Ein Muster der Besorgnis

Während die Untersuchung nun offizieller Natur ist, geht der Anstoß für die Untersuchung auf eine Kombination aus politischem Druck und zunehmenden öffentlichen Spekulationen zurück. Präsident Donald Trump und mehrere republikanische Gesetzgeber haben diese Fälle hervorgehoben und damit Bedenken geschürt, dass die Forscher möglicherweise aufgrund ihrer beruflichen Rolle ins Visier genommen wurden.

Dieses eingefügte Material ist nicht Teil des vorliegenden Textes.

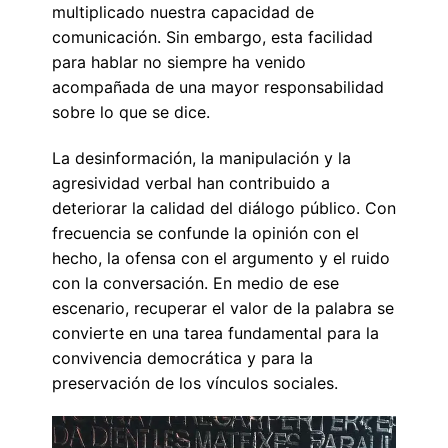
multiplicado nuestra capacidad de
comunicación. Sin embargo, esta facilidad
para hablar no siempre ha venido
acompañada de una mayor responsabilidad
sobre lo que se dice.
La desinformación, la manipulación y la
agresividad verbal han contribuido a
deteriorar la calidad del diálogo público. Con
frecuencia se confunde la opinión con el
hecho, la ofensa con el argumento y el ruido
con la conversación. En medio de ese
escenario, recuperar el valor de la palabra se
convierte en una tarea fundamental para la
convivencia democrática y para la
preservación de los vínculos sociales.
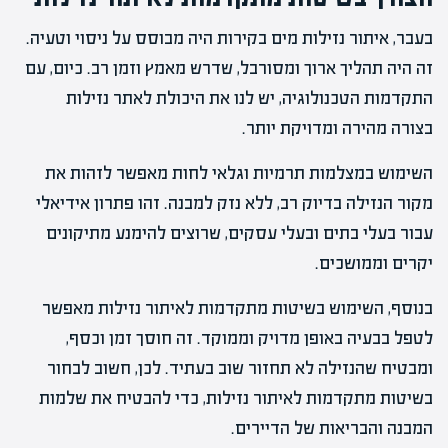
בעבר, איתור נזילות מים בקירות היה מבוסס על ניסוי וטעיה.
זה היה תהליך ארוך ומסורבל, שדרש מאמץ וזמן רב. כיום, עם
התקדמות הטכנולוגיה, יש לנו את היכולת לאתר נזילות
בצורה מהירה ומדויקת יותר.
השימוש במצלמות תרמיות וגלאי לחות מאפשר לזהות את
מקור הנזילה בדיוק רב, ללא נזק למבנה. זהו פתרון אידיאלי
עבור בעלי בתים ובעלי עסקים, שרוצים להימנע מתיקונים
יקרים וממושכים.
בנוסף, השימוש בשיטות מתקדמות לאיתור נזילות מאפשר
לטפל בבעיה באופן מדויק וממוקד. זה חוסך זמן וכסף,
ומבטיח שהנזילה לא תחזור שוב בעתיד. לכן, חשוב לבחור
בשיטות מתקדמות לאיתור נזילות, כדי להבטיח את שלמות
המבנה והבריאות של הדיירים.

Die Untersuchung ist aufgrund eines wahrgenommenen zeitlichen Musters besonders bemerkenswert: Keiner dieser Vorfälle ereignete sich vor 2022. Diese Häufung von Ereignissen hat zu intensiven Online-Spekulationen über eine potenzielle systemische Bedrohung geführt, auch wenn es derzeit keine direkten Beweise gibt, die die einzelnen Fälle über die Art der Arbeit der Forscher hinaus in Verbindung bringen.

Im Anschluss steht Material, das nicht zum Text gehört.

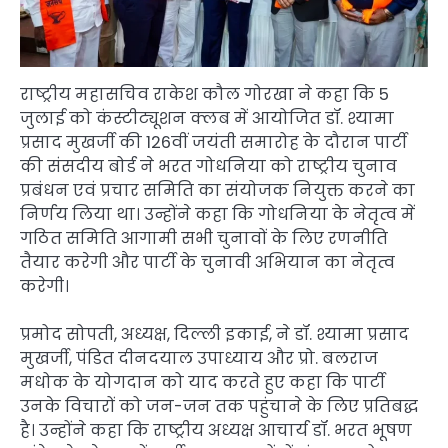
राष्ट्रीय महासचिव राकेश कौल गोरखा ने कहा कि 5
जुलाई को कंस्टीट्यूशन क्लब में आयोजित डॉ. श्यामा
प्रसाद मुखर्जी की 126वीं जयंती समारोह के दौरान पार्टी
की संसदीय बोर्ड ने भरत गोधनिया को राष्ट्रीय चुनाव
प्रबंधन एवं प्रचार समिति का संयोजक नियुक्त करने का
निर्णय लिया था। उन्होंने कहा कि गोधनिया के नेतृत्व में
गठित समिति आगामी सभी चुनावों के लिए रणनीति
तैयार करेगी और पार्टी के चुनावी अभियान का नेतृत्व
करेगी।
प्रमोद सोपती, अध्यक्ष, दिल्ली इकाई, ने डॉ. श्यामा प्रसाद
मुखर्जी, पंडित दीनदयाल उपाध्याय और प्रो. बलराज
मधोक के योगदान को याद करते हुए कहा कि पार्टी
उनके विचारों को जन-जन तक पहुंचाने के लिए प्रतिबद्ध
है। उन्होंने कहा कि राष्ट्रीय अध्यक्ष आचार्य डॉ. भरत भूषण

Der Fall von Generalmajor William Neil McCasland

Der jüngste Vorfall betrifft den pensionierten Generalmajor der Luftwaffe William Neil McCasland, der im Februar aus seinem Haus in Albuquerque, New Mexico, verschwand. Die örtlichen Strafverfolgungsbehörden berichteten, dass auch seine Brieftasche und eine Schusswaffe auf dem Gelände fehlten.

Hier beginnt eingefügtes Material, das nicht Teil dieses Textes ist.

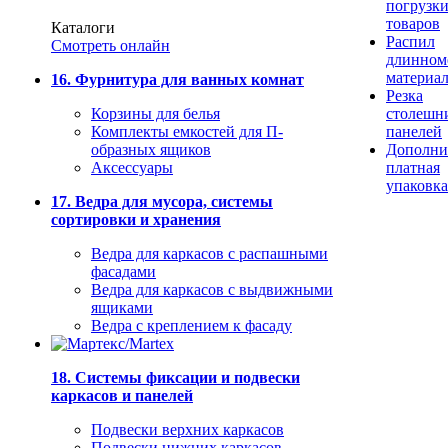
погрузк
товаров
Каталоги
Распил
Смотреть онлайн
длинном
материа
16. Фурнитура для ванных комнат
Резка
Корзины для белья
столешн
Комплекты емкостей для П-
панелей
образных ящиков
Дополни
Аксессуары
платная
упаковка
17. Ведра для мусора, системы
сортировки и хранения
Ведра для каркасов с распашными
фасадами
Ведра для каркасов с выдвижными
ящиками
Ведра с креплением к фасаду
18. Системы фиксации и подвески
каркасов и панелей
Подвески верхних каркасов
Подвески нижних каркасов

Das Verschwinden ist zum Brennpunkt verschiedener Theorien geworden:
Spekulationen zu „Dated Secrets“: Einige haben vermutet, dass McCasland für Geheimdienstzwecke ins Visier genommen wurde. Seine Frau wies dies jedoch in den sozialen Medien zurück und wies darauf hin, dass er vor 13 Jahren in den Ruhestand ging und es „ziemlich unwahrscheinlich“ sei, dass ihn jemand wegen veralteter Informationen ins Visier nehmen würde.
UFO-Verbindungen: Ein Großteil des Online-Geschwätzes wurde durch McCaslands Engagement bei To the Stars angeheizt, einer Organisation, die sich auf Alien- und UFO-Theorien konzentriert. Auch seine Frau hat sein Verschwinden von dieser konkreten Arbeit distanziert.
Berufliche Links: McCasland hatte Berichten zufolge mit einem ehemaligen NASA-Wissenschaftler zusammengearbeitet, der im Jahr 2025 vermisst wurde – ein Fall, der derzeit ebenfalls vom FBI untersucht wird.

Reaktion der Regierung und des Kongresses

Der Umfang der Untersuchung spiegelt sich in dem hohen Maß an behördenübergreifender Zusammenarbeit und Aufsicht wider, die derzeit stattfindet.

Bundeskoordination

Das FBI hat erklärt, dass es seine Bemühungen mit mehreren großen Organisationen koordinieren wird, darunter:
* Das Energieministerium (DOE)
* Das Pentagon
* Staatliche und lokale Strafverfolgungsbehörden

Kongressaufsicht

Der House Oversight Committee hat eine eigene Untersuchung eingeleitet. Das Komitee hat das Verteidigungsministerium, das Energieministerium, die NASA und das FBI offiziell um Briefings gebeten, um die Auswirkungen des „Verschwindens und Todes von Personen mit Zugang zu sensiblen wissenschaftlichen Informationen der USA“ zu verstehen.

Erklärungen der Agentur

Als Reaktion auf die zunehmende Kontrolle veröffentlichte die NASA über soziale Medien eine Erklärung, in der sie klarstellte, dass „derzeit nichts im Zusammenhang mit der NASA auf eine Bedrohung der nationalen Sicherheit hindeutet“. Die Agentur betonte ihr Engagement für Transparenz und ihre uneingeschränkte Zusammenarbeit mit den Ermittlern. Mittlerweile hat das Pentagon alle diesbezüglichen Untersuchungen an das FBI weitergeleitet.


Zusammenfassung: Das FBI untersucht, ob eine Häufung von Todesfällen und Verschwindenlassen unter Wissenschaftlern mit sensiblen Sicherheitsfreigaben ein Zufall oder eine koordinierte Aktion ist. Während Behörden wie die NASA jegliche aktuelle nationale Sicherheitsbedrohung bestreiten, erfordert die Untersuchung eine hochrangige Koordination zwischen dem FBI, dem Pentagon und dem Kongress.